Page excerpt -

# # # # #

In Trump vs. Hillary, one candidate is held to the standards of a reality TV star (outrageousness wins), another to those of an actual public official.
Gather around the TV, kids. Walk-on-the-moon-type history is being made and it’s coming to you in HD clarity and flat-screen brilliance. The 2016 presidential race is America’s first interactive reality show, with a carefully coiffed candidate who has more in common with Real World-ers, Real Housewives and contestants on America’s Got Talent than serious civic leaders. In fact, Donald Trump reminds me of the AGT contestant a few seasons ago who called himself “Horse,” whose sole talent was having people kick him in the scrotum. The live audience screamed in delight at every strike, so naturally, the judges voted him through.

# # # # #

Short problem 1 - Put this sentence from the essay on the 2016 presidential race into Spanish: "The live audience screamed in delight at every strike, so naturally, the judges voted him through."
Short problem 2 - Summarize the essay on the 2016 presidential race in two sentences.
Short problem 3 - Pick up the essay on the 2016 presidential race after its final sentence and keep writing it.
The data after this point comes from a different source.

# # # # #

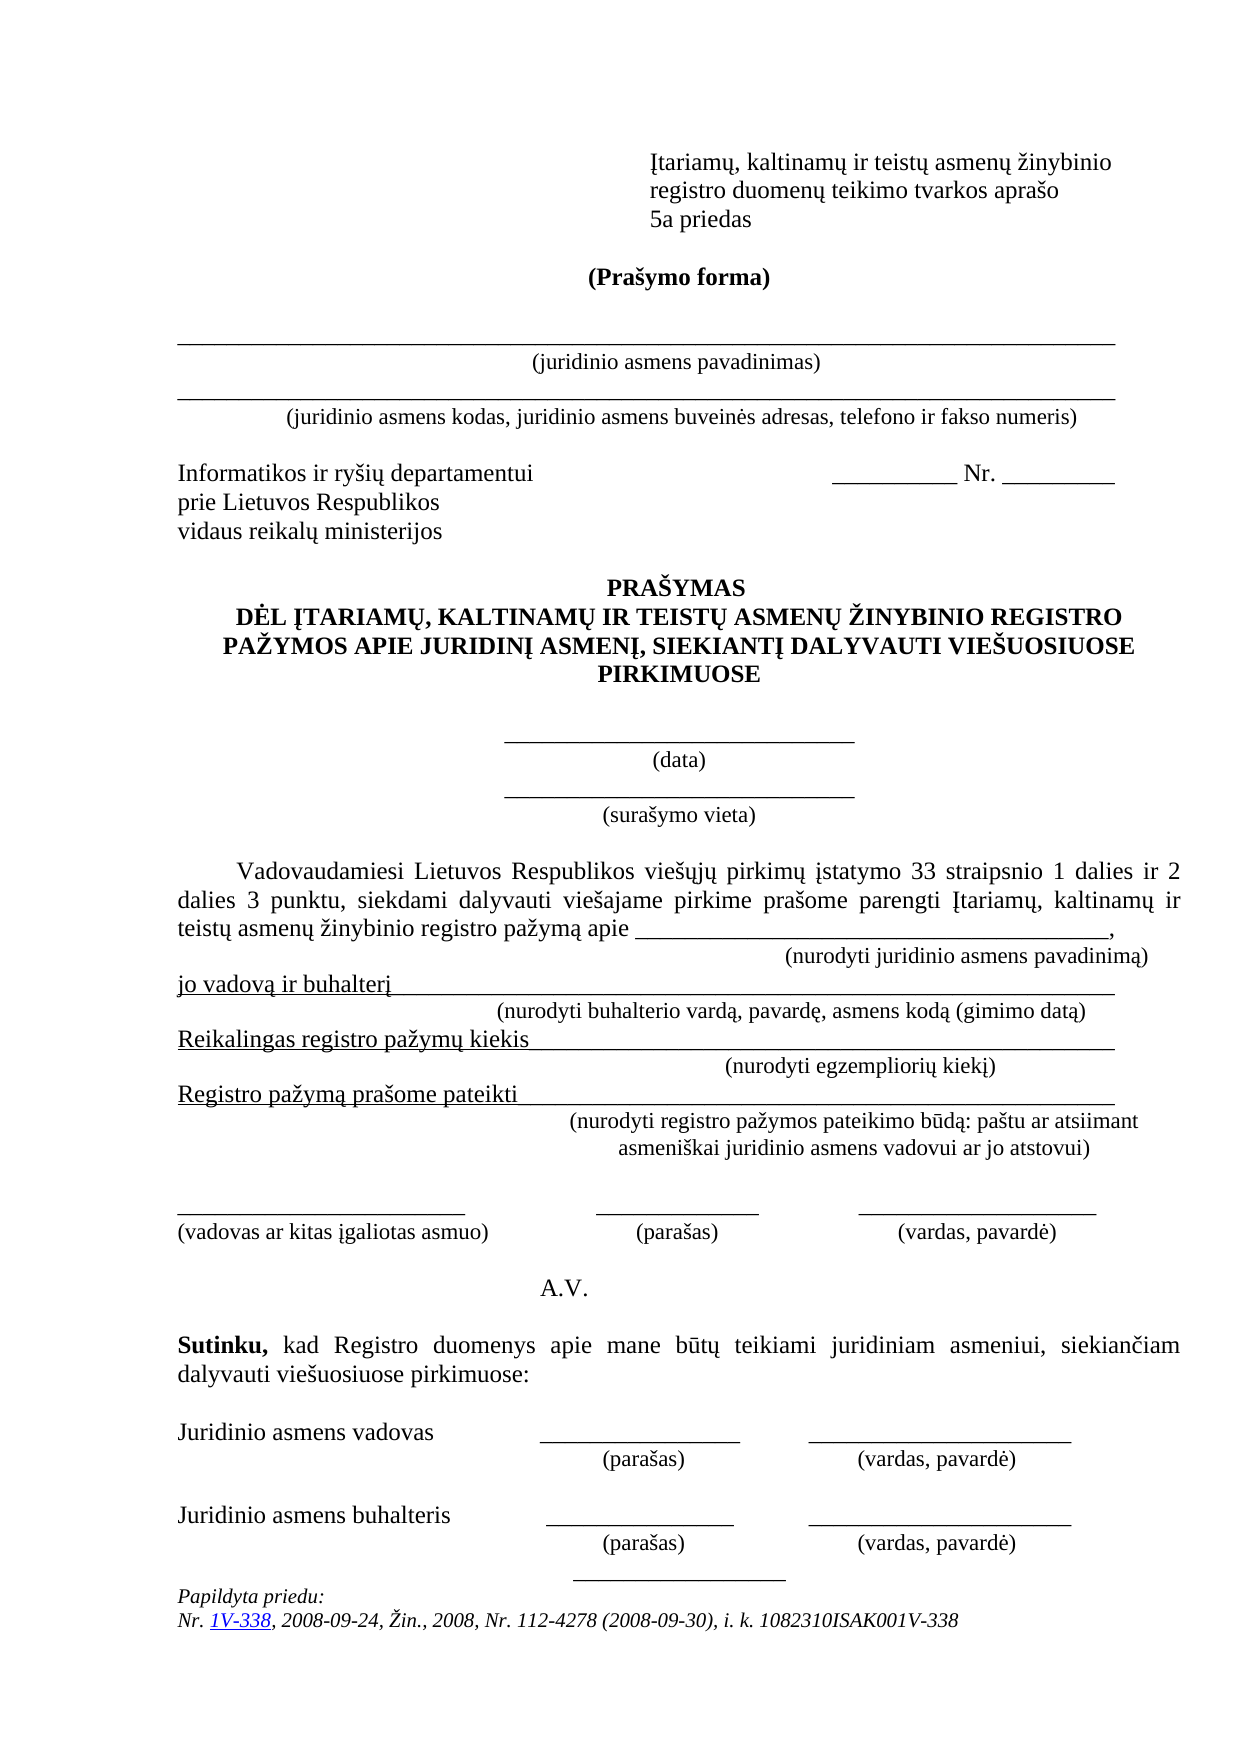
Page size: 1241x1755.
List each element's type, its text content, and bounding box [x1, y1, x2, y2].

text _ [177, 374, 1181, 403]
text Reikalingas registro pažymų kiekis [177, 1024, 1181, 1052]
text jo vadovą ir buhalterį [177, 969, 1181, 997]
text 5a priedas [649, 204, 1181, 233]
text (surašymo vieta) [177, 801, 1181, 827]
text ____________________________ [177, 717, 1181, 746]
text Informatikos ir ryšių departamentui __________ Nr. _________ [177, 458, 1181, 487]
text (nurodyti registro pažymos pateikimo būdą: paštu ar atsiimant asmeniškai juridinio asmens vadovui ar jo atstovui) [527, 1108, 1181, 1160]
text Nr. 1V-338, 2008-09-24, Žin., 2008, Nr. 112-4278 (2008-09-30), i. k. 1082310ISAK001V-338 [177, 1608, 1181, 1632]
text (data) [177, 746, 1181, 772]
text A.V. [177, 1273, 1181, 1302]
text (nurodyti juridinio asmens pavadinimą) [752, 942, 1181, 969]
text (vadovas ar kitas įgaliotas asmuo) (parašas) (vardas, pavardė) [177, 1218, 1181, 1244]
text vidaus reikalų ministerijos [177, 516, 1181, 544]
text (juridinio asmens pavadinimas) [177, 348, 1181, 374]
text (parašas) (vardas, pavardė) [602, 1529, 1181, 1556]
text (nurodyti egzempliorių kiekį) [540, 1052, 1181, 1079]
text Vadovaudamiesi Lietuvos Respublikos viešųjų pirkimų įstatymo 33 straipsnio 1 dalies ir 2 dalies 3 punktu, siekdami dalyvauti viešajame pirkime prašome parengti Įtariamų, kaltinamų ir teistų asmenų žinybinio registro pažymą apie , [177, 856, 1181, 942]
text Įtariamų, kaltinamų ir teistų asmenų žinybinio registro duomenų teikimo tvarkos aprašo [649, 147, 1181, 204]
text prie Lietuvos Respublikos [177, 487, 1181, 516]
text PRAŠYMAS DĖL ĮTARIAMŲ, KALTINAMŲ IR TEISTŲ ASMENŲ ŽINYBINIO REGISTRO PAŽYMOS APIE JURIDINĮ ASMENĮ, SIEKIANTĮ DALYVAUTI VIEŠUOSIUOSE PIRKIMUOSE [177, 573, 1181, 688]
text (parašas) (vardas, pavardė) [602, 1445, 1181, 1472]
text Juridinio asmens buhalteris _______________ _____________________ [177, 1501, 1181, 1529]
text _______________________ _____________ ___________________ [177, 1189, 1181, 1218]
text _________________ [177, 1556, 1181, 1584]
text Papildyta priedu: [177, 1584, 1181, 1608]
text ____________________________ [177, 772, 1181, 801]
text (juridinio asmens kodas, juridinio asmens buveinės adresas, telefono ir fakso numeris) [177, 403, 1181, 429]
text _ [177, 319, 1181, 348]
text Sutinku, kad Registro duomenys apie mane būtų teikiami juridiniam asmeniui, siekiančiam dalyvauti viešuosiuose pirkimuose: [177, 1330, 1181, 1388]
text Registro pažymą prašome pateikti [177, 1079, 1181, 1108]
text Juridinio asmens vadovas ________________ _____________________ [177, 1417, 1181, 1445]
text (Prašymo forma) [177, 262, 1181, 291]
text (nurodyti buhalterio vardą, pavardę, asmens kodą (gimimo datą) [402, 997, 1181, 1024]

# # # # #

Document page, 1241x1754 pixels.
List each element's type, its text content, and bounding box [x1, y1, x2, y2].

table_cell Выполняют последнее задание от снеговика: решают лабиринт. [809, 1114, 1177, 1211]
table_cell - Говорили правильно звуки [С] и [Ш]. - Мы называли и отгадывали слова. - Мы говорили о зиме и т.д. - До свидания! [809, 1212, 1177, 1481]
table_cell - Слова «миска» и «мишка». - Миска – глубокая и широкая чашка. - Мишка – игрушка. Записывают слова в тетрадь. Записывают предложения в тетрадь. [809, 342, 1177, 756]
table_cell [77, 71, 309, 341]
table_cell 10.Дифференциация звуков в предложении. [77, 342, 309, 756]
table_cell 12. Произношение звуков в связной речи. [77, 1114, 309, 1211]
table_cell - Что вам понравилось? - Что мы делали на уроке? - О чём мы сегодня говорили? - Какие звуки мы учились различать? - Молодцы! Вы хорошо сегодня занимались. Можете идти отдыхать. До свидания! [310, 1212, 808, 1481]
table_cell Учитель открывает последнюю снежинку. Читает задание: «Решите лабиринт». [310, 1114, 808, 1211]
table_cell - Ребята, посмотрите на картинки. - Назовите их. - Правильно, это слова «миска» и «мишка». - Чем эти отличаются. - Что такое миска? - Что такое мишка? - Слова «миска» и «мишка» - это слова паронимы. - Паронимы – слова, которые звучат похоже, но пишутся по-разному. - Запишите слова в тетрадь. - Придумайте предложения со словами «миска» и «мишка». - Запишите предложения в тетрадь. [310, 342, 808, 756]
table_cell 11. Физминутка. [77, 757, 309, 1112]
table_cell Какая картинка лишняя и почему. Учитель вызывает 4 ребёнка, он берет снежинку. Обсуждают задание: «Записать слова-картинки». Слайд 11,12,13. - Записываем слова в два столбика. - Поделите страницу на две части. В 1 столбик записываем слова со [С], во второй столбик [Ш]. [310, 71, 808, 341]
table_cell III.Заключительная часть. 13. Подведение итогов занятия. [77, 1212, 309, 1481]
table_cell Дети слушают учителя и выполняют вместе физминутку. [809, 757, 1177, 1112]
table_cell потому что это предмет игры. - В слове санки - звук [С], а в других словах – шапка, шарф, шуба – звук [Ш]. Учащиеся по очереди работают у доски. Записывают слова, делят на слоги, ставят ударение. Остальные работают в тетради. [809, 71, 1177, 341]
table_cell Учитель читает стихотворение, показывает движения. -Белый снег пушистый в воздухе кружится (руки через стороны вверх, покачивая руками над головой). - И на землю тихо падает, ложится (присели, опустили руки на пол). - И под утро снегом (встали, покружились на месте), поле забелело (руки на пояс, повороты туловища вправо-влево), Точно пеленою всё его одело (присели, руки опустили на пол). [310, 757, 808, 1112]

# # # # #

Task answer 1 - El público en vivo gritaba de placer con cada golpe, así que, como era de esperar, los jueces votaron para que pasara de ronda.

Task answer 2 - The essay calls the 2016 presidential race America's first interactive reality show, in which Trump is held to the standards of a reality TV star and Hillary to those of an actual public official. It likens Donald Trump to a former America's Got Talent contestant called "Horse," whose only talent was being kicked in the scrotum and whom the judges voted through because the audience loved it.

Task answer 3 -
Like Horse, Trump has delighted the voting audience by enduring a series of kicks to the nether region from the political left, right and center that would send any other candidate staggering to the nearest podium to suspend his or her campaign in shame. Shame is a byproduct of conscience that keeps us on a moral path. Without shame, we permit ourselves to perpetuate any offense without recourse. That’s why the American public always has demanded contrition from any politician who has sinned against us by lying, misleading or performing an act of corruption. Richard Nixon, Bill Clinton, John Edwards, Mark Sanford, Eliot Spitzer, Anthony Weiner and more have been shamed in the pillory of public opinion. All publicly renounced their lamentable actions and, with humility false or true, asked America for forgiveness.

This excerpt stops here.